Sedangkan berdasarkan jumlah industrinya, Menurut data Gabungan Pengusaha (GP) Jamu Tahun 2021, saat ini jumlah Industri Obat tradisional yang beroperasi di Indonesia terdiri dari 129 Industri Obat Tradisional (IOT), 757 Usaha Kecil Obat Tradisional (UKOT), 256 Usaha Menengah Obat Tradisional (UMOT), dan 17 Industri Ekstrak Bahan Alam (IEBA).
Peredaran obat tradisional
Produk obat tradisional yang ada dipasaran sangatlah beragam dengan berbagai merk dan segala jenis khasiat yang ditawarkan oleh produsen. Menurut data dari BPOM, saat ini produk obat tradisional yang beredar di Indonesia untuk kategori Fitofarmaka (Obat Tradisional yang sudah terbukti secara klinis) baru ada sejumlah 27 Merek, untuk kategori Obat Terstandar (Obat Tradisional yang sudah terbukti praklinis) 81 Merek dan kategori Jamu 11.000 Merek. Namun beberapa tahun terakhir sejak 2022 ditemui beberapa kasus seperti produk yang tidak ada ijin edar bahkan disinyalir dapat membahayakan konsumen karena kandungan didalamnya.
BPOM sepanjang 2022 melaporkan setidaknya 777 kasus obat tradisional ilegal di seluruh Indonesia dengan indikasi sebagai obat tanpa izin edar dan mengandung bahan kimia obat (BKO). Dilansir dari akun Instagram resmi BPOM @bpom_ri tertanggal 30 Juni 2023, BPOM merilis 8 jenis obat tradisional illegal yang beredar dimasyarakat antara lain Gelatik Sari Manggis, Pil Sakit Gigi Pak Tani, Kuat Lelaki Cap Beruang, Minyak Lintah Papua, Tawon Klanceng, Montalin, Wantong dan Xian Ling.
Obat tanpa izin tentunya masih diragukan khasiatnya dan mutunya. BPOM melalui media sosial Instagram turut memberikan informasi akan hal ini.
“Sedangkan obat tradisional mengandung bahan kimia berisiko terhadap kesehatan organ tubuh seperti ginjal dan hati,” cuit BPOM di akun Instagram resminya dikutip pada 10 Juli 2023.
Kondisi ini tentu sangat meresahkan, sebab penggunaan obat tradisional sebagai salah satu obat-obatan dalam penyembuhan masih sering menjadi pilihan masyarakat. Berdasarkan hasil Riset Kesehatan Dasar (Riskesdas) 2010 bahwa persentasi penduduk Indonesia yang pernah mengonsumsi jamu sebanyak 59,12 % yang terdapat pada kelompok umur di atas 15 tahun, baik laki-laki maupun perempuan, di pedesaan maupun di perkotaan, dan 95,60 % merasakan manfaatnya. Persentase penggunaan tumbuhan obat berturut-turut adalah jahe 50,36 %, kencur 48,77 %, temulawak 39,65 %, meniran 13,93 % dan mengkudu 11,17 %. Bentuk sediaan jamu yang paling banyak disukai penduduk adalah cairan, diikuti berturut-turut seduhan/serbuk, rebusan/rajangan, dan bentuk kapsul/pil/tablet.

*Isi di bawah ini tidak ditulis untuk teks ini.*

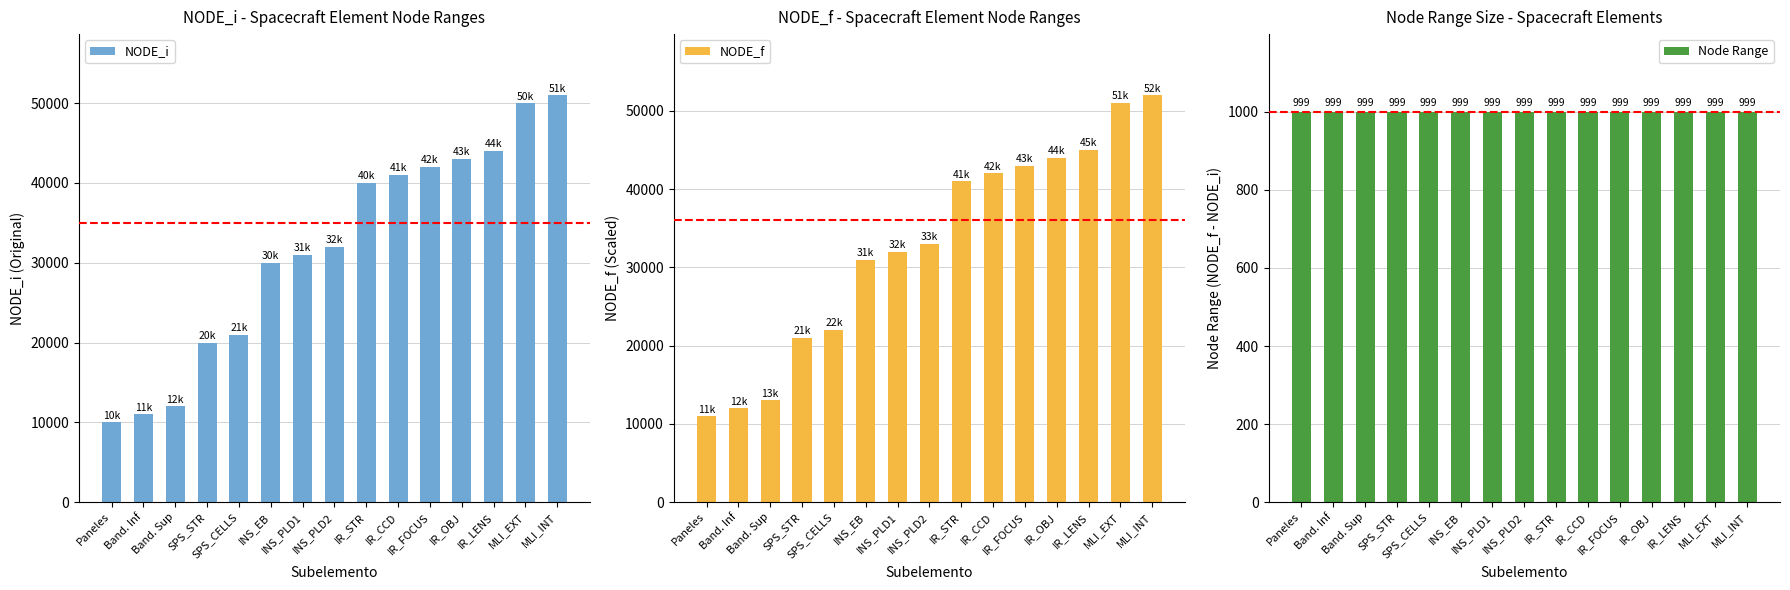

What is the maximum value for NODE_f?

51999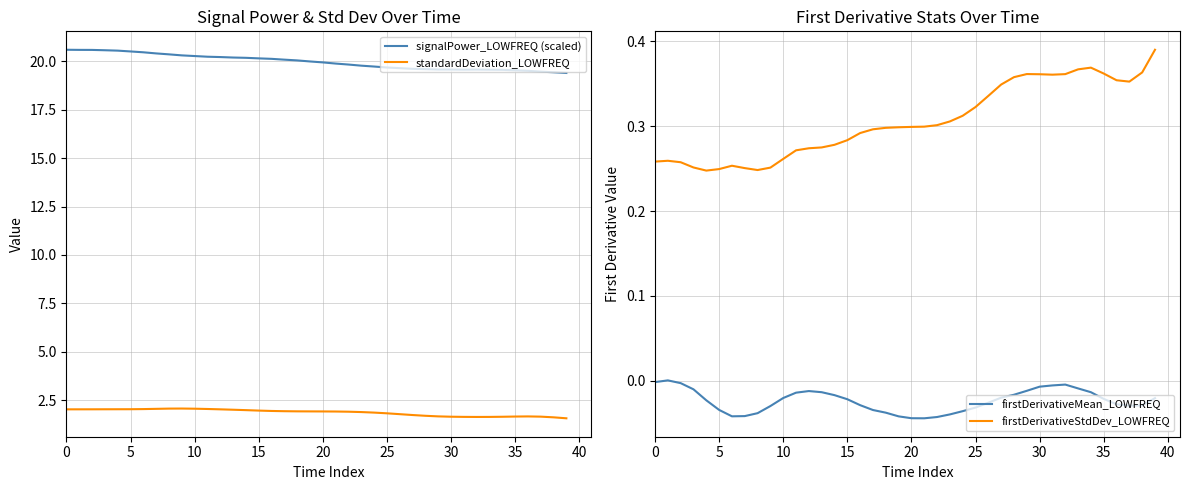

True or false: firstDerivativeStdDev_LOWFREQ and standardDeviation_LOWFREQ intersect in this chart.

False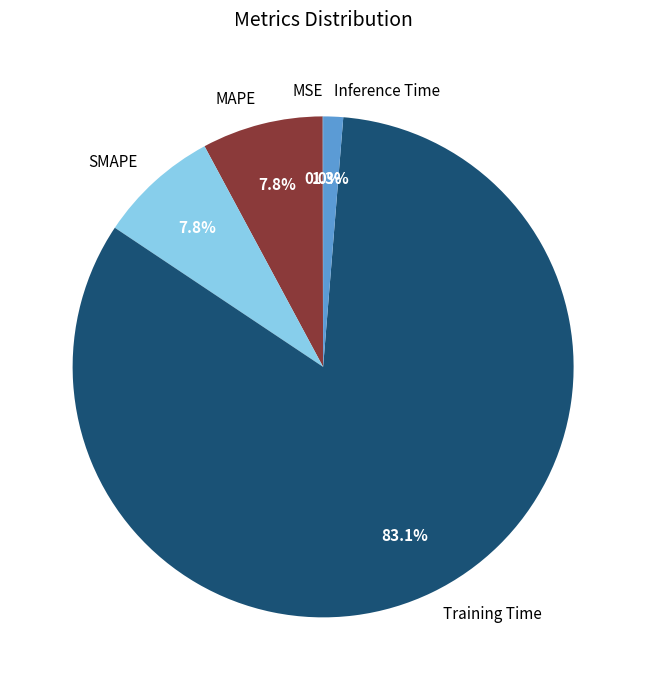

To the nearest percent, what portion does Inference Time represent?

1%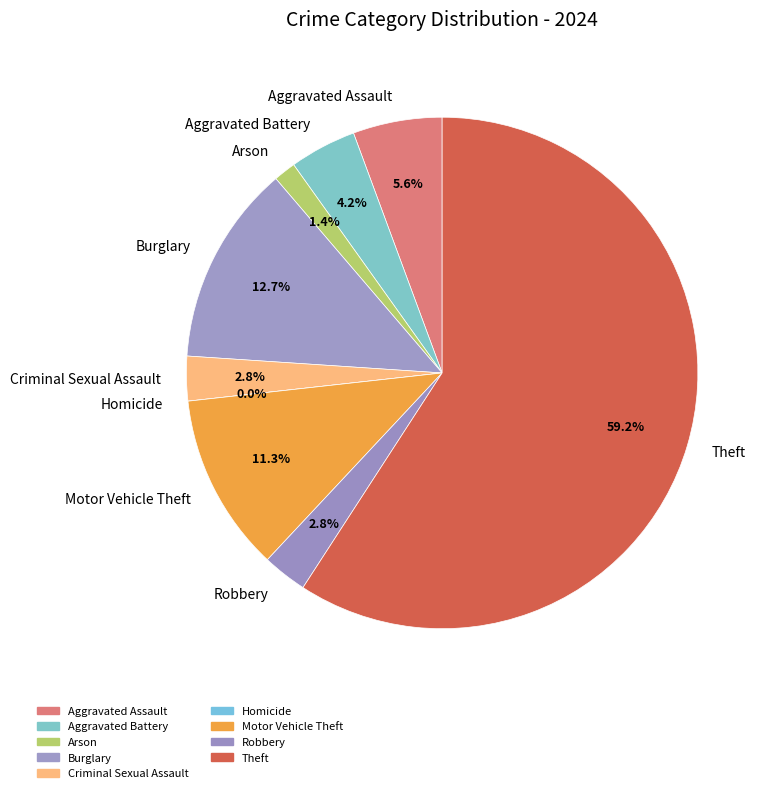

How much of the chart is everything except Aggravated Assault?

94.4%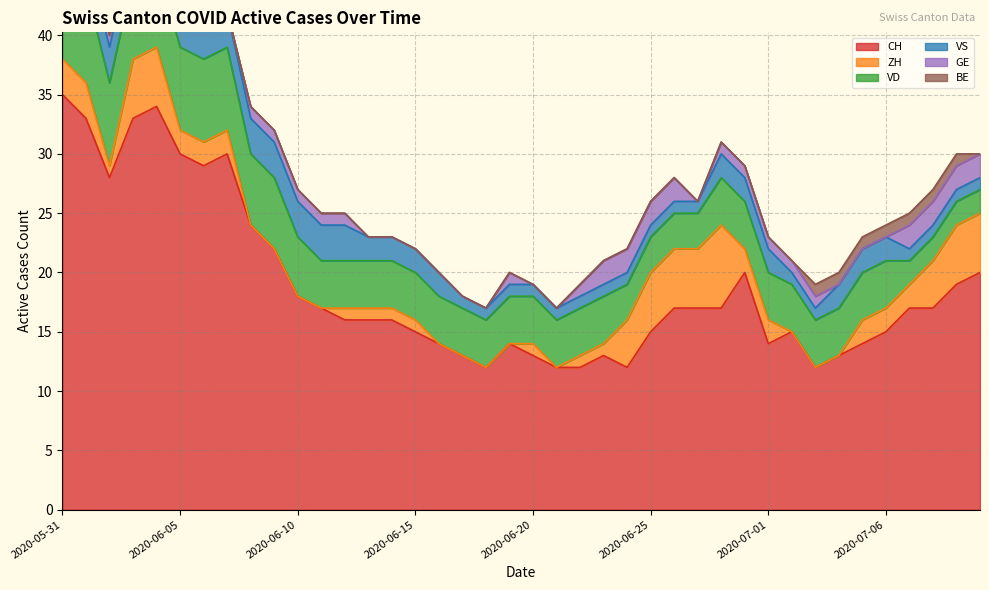

What is the label of the 4th point from the right?

2020-07-07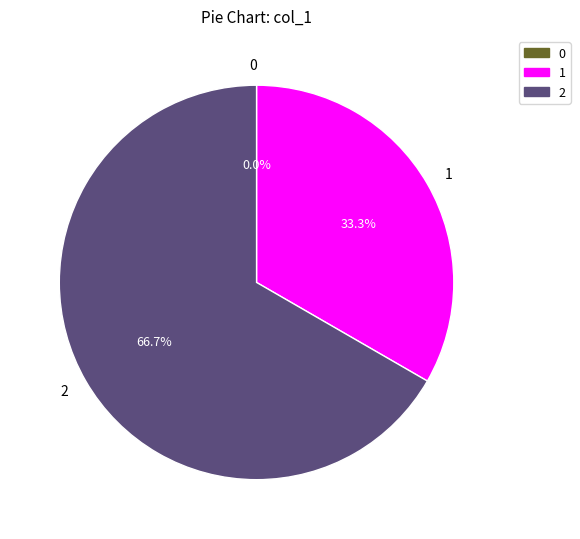

What is the change in value from 0 to 2?

+2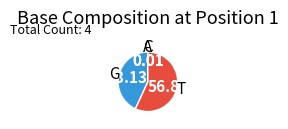

Does any single category account for the majority?

Yes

Penelitian yang dilakukan oleh Varda dengan Judul Gambaran Tingkat Pengetahuan Penggunaan Obat Tradisional Mahasiswa Farmasi Politeknik Kesehatan Hermina pada Tahun 2022 diketahui bahwa jamu merupakan jenis obat tradisional yang paling banyak digunakan yaitu sebesar 71,70% , diikuti rebusan (26, 41%) dan tablet (1, 89%).